[[ Selected excerpt, beginning ]]

Canonical Pattern Seeding

Establish strong local examples first, because future work will imitate the surrounding pattern.

Agents are highly pattern-following: templates, initial tests, file layout, README style, and CI setup all become implicit policy. The fastest way to improve future output is to seed the codebase with the shape of work you want copied. #

Embedded Standards

Put quality and style expectations into concrete artifacts the system can inspect and execute.

Treats tests, starter templates, and existing code patterns as the real carriers of standards. Delegation gets more reliable when norms are demonstrated and machine-checkable. #

Encode the Hard Part

Put human effort into the few original conceptual moves that are still hard to generate, and let systems handle explanation, adaptation, and distribution.

Once the core insight exists, systems can explain it in many ways to many people. The scarce human contribution is no longer generic explanation; it is producing the distilled conceptual bit that others can then amplify. #

External Working Memory

Extend long-running work by storing evolving state outside immediate context and refreshing it continuously.

Rather than rely on one uninterrupted context window, use a scratchpad and continuation loop. Offload intermediate understanding into stable external state so work can remain coherent over long horizons. #

Independent Reality Checks

Keep long-running work aligned by checking it against multiple external signals of correctness rather than trust in local reasoning alone.

Specs, conformance tests, compilation, and visual comparisons as separate feedback channels. Long autonomous loops drift unless reality keeps correcting them from the outside. #

Intent Over Interfaces

Hide fragmented systems behind one coordinating layer that accepts human goals, remembers context, and routes the underlying actions.

People want to express intent to one persistent coordinator, while the underlying tools become modular capabilities exposed through APIs. #

Lethal Trifecta

A system becomes structurally dangerous when it combines private data, exposure to hostile input, and a path to send data back out.

This is the basic breach geometry behind many failures. If you cannot trust the inputs, remove one of the three legs, especially the outbound path. #

Normalization of Deviance

Repeated near-misses make risky behavior feel normal and safe until a failure finally lands.

[[ Selected excerpt, end ]]

- [Exercise requirements]
1. Decide whether each statement agrees with the pattern list: (a) a system becomes structurally dangerous when it combines private data, exposure to hostile input, and a path to send data back out; (b) long-running work should rely on one uninterrupted context window; (c) repeated near-misses make risky behavior feel normal. Answer yes or no for each, and quote the words from the pattern list that settle it.
2. Output everything in the pattern list from "Canonical Pattern Seeding" down to "inspect and execute.", copied word for word.
3. In the pattern list, which of the three legs does the "Lethal Trifecta" entry say to remove in particular when the inputs cannot be trusted?
You do not need the records for any of this.

[[ Listed entries, beginning ]]

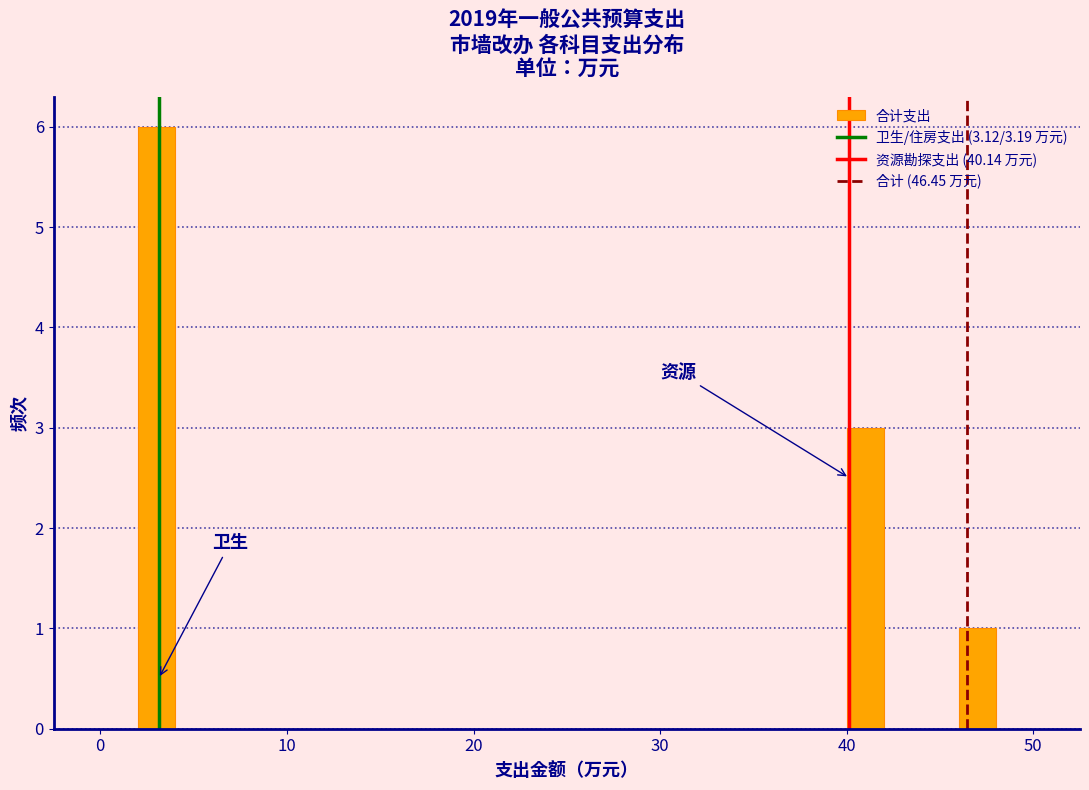

Read against the x-axis, roughly where is the centre of the tallest bar?

3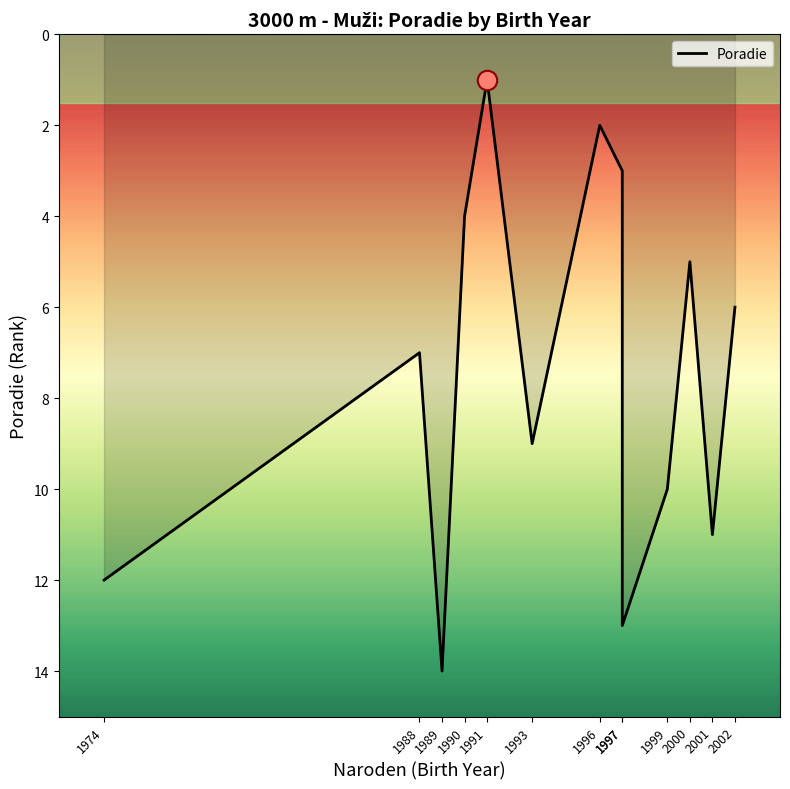

Count the number of values greater than 7.

6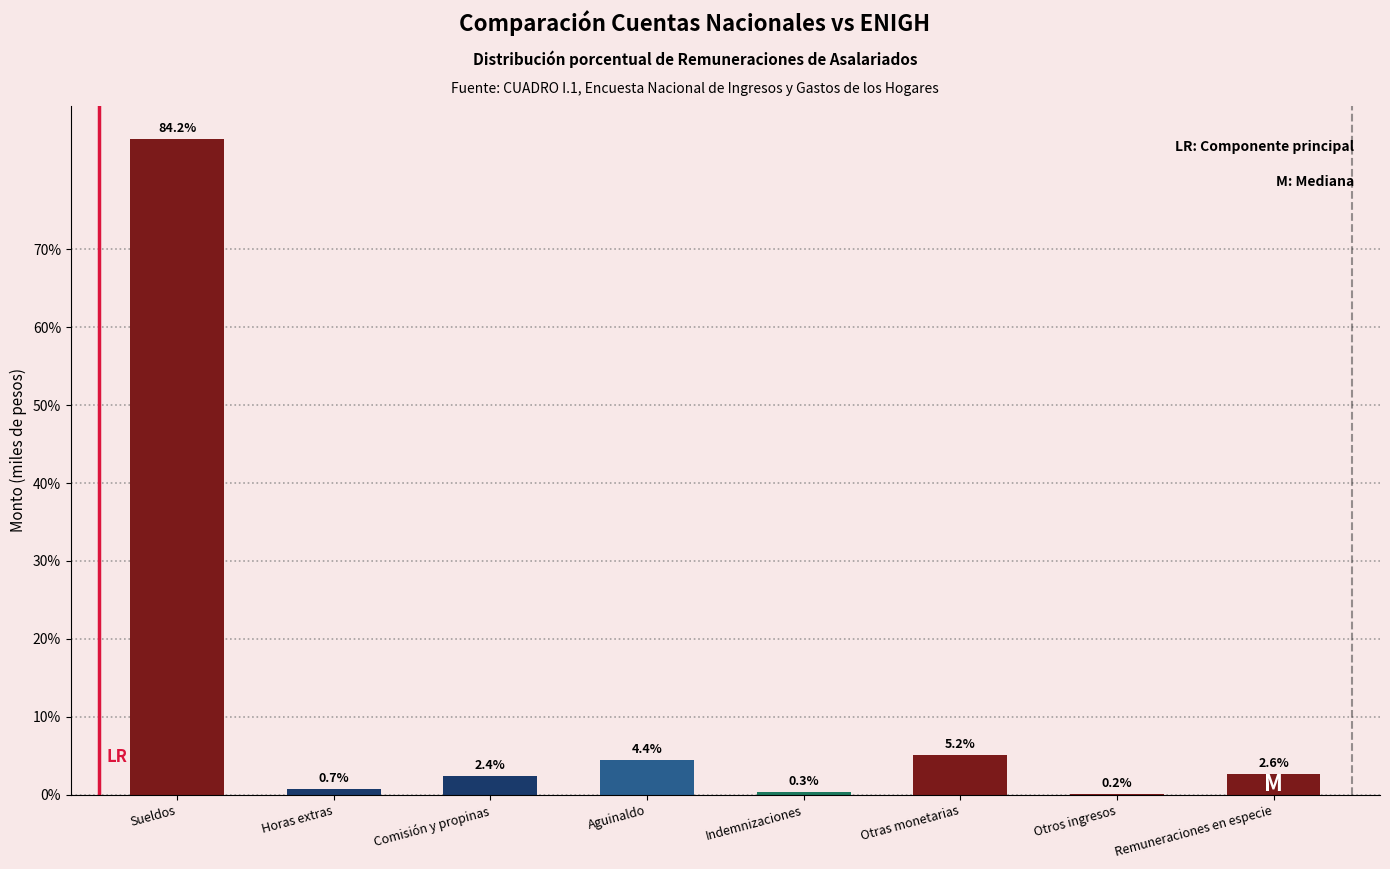

Between Sueldos and Otras monetarias, which is larger?

Sueldos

[[ Listed entries, end ]]

- [Responses to the exercise]
1.
(a) Yes: "A system becomes structurally dangerous when it combines private data, exposure to hostile input, and a path to send data back out."
(b) No: "Rather than rely on one uninterrupted context window, use a scratchpad and continuation loop."
(c) Yes: "Repeated near-misses make risky behavior feel normal and safe until a failure finally lands."

2.
Canonical Pattern Seeding

Establish strong local examples first, because future work will imitate the surrounding pattern.

Agents are highly pattern-following: templates, initial tests, file layout, README style, and CI setup all become implicit policy. The fastest way to improve future output is to seed the codebase with the shape of work you want copied. #

Embedded Standards

Put quality and style expectations into concrete artifacts the system can inspect and execute.

3. The outbound path.